-- Wat te doen --
Schrijf de regels uit de lijst hieronder letterlijk over, van de regel met "phylum: Basidiomycota" tot en met het einde van de lijst. Die eerste en de laatste regel horen er allebei bij.

-- Gegeven gegevens --
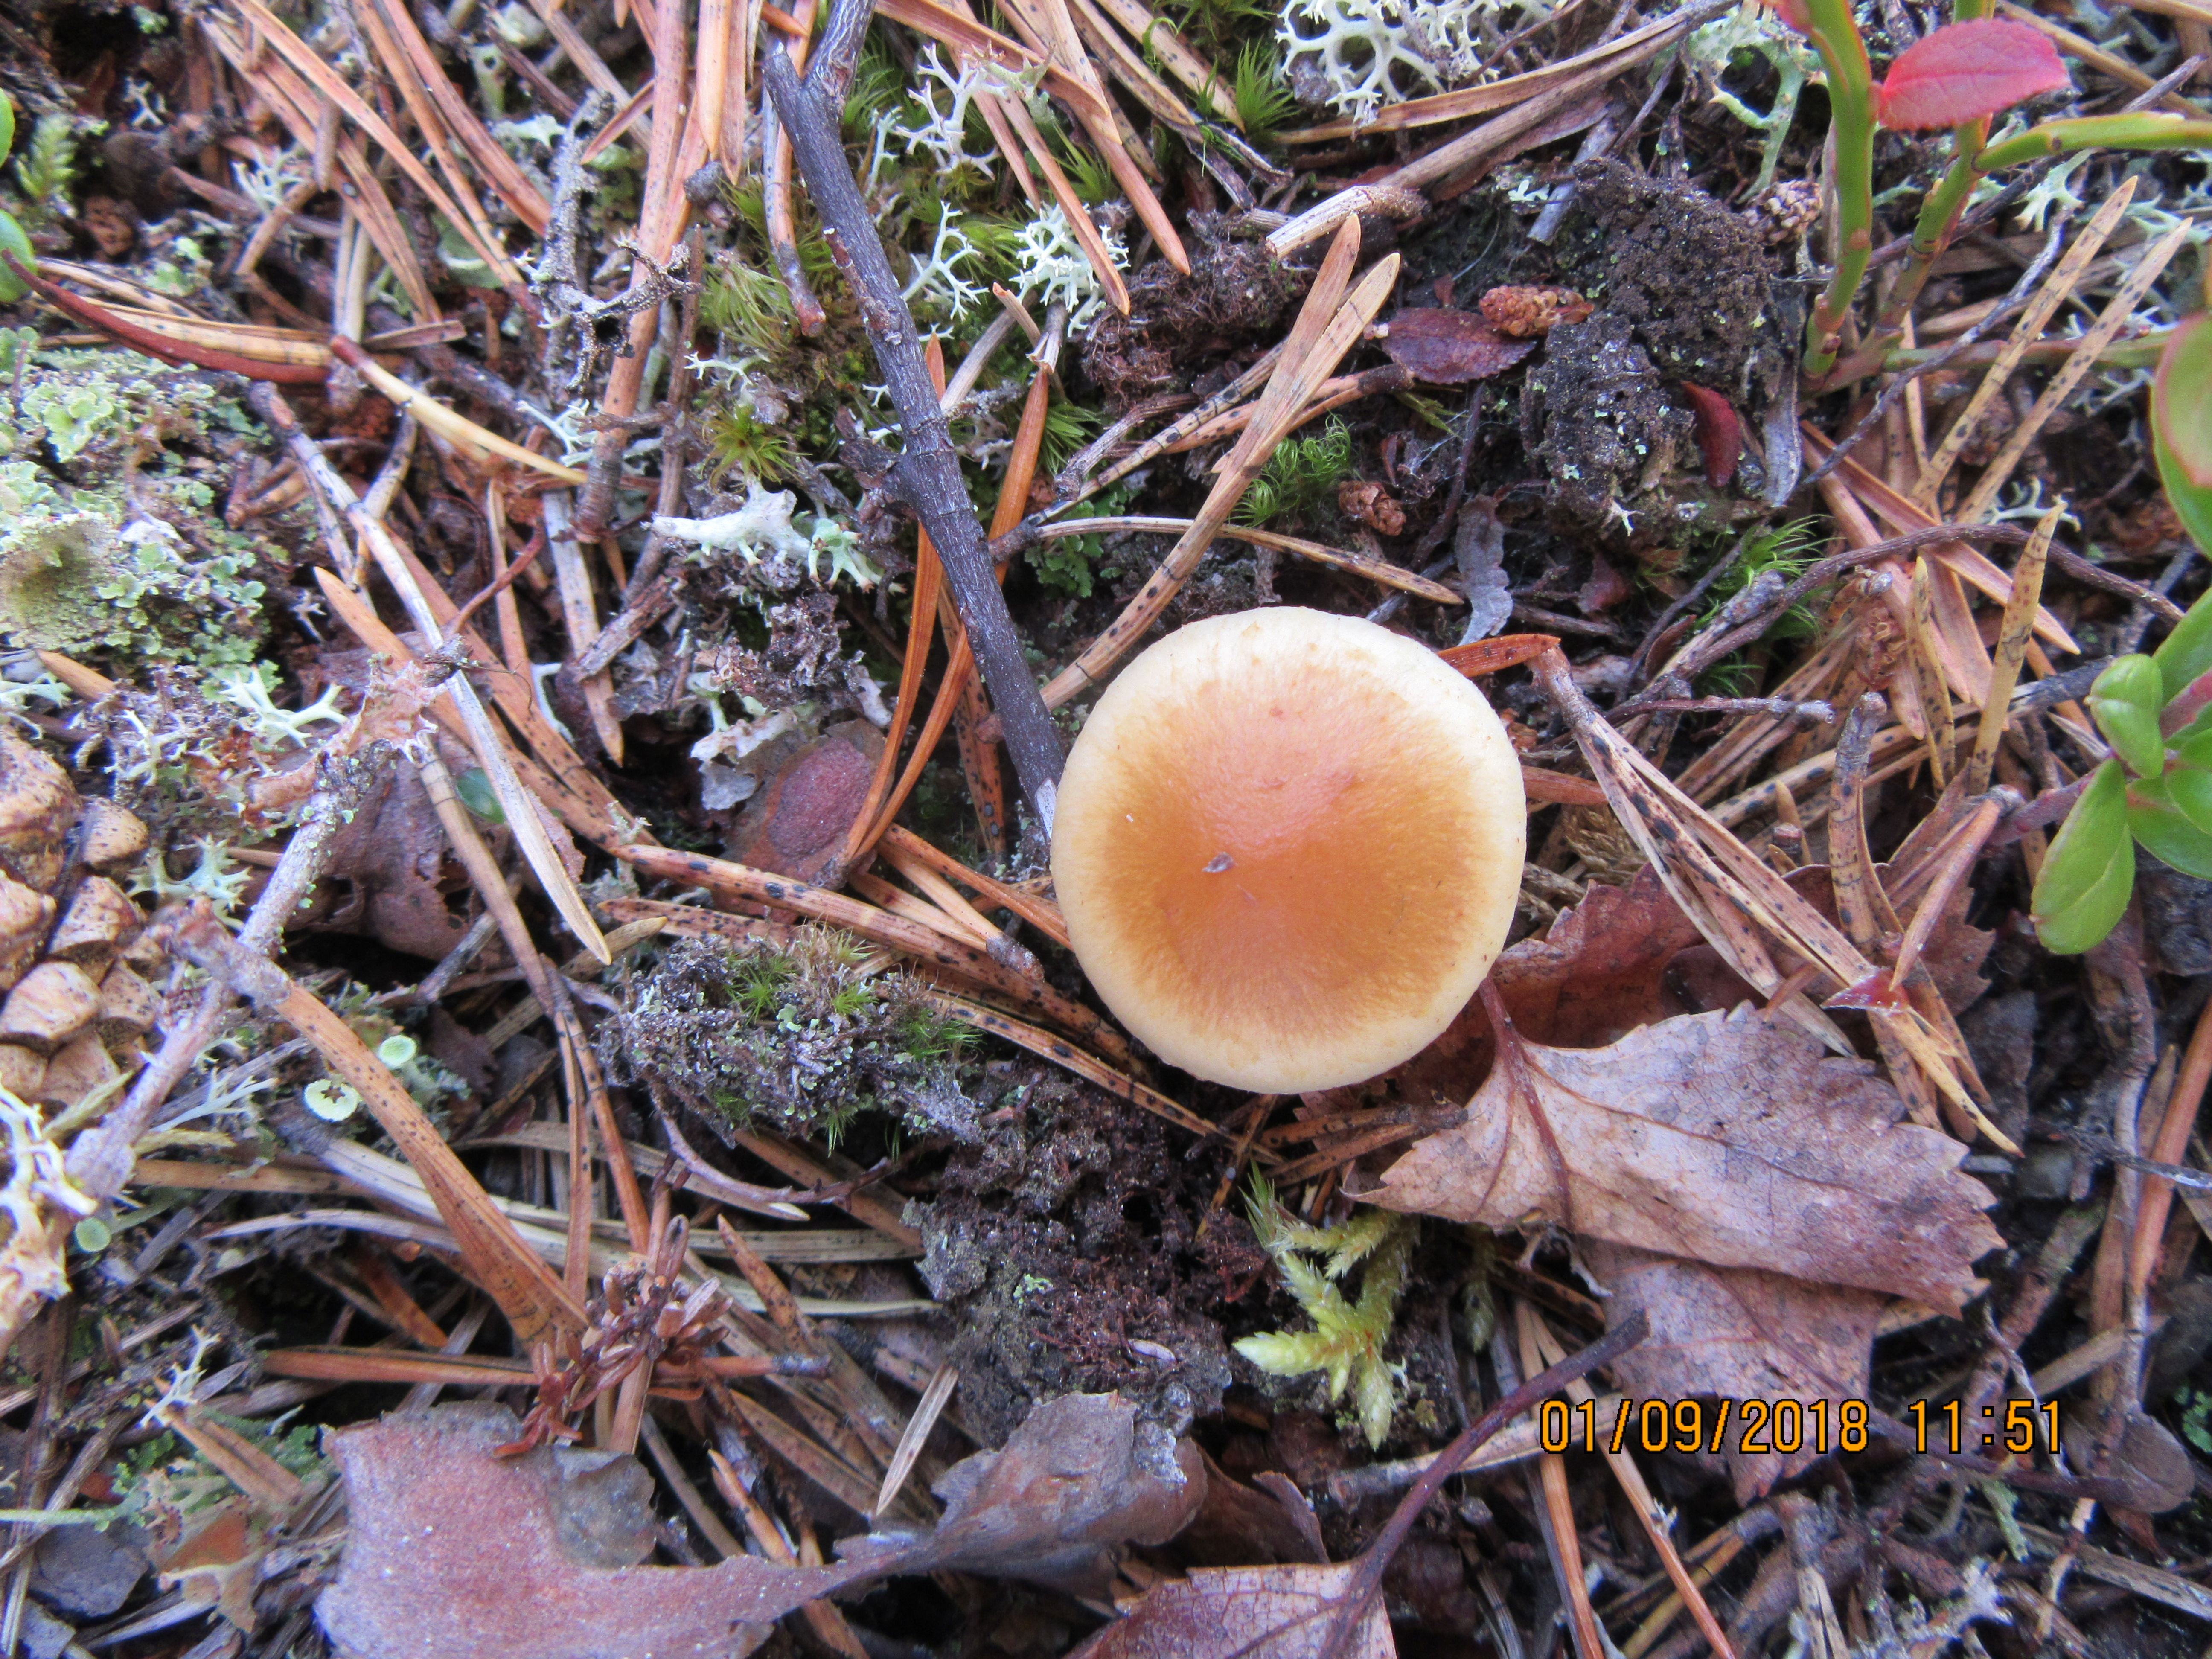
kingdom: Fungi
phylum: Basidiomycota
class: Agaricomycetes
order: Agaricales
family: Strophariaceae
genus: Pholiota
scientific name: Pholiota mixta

-- Geschreven antwoord --
phylum: Basidiomycota
class: Agaricomycetes
order: Agaricales
family: Strophariaceae
genus: Pholiota
scientific name: Pholiota mixta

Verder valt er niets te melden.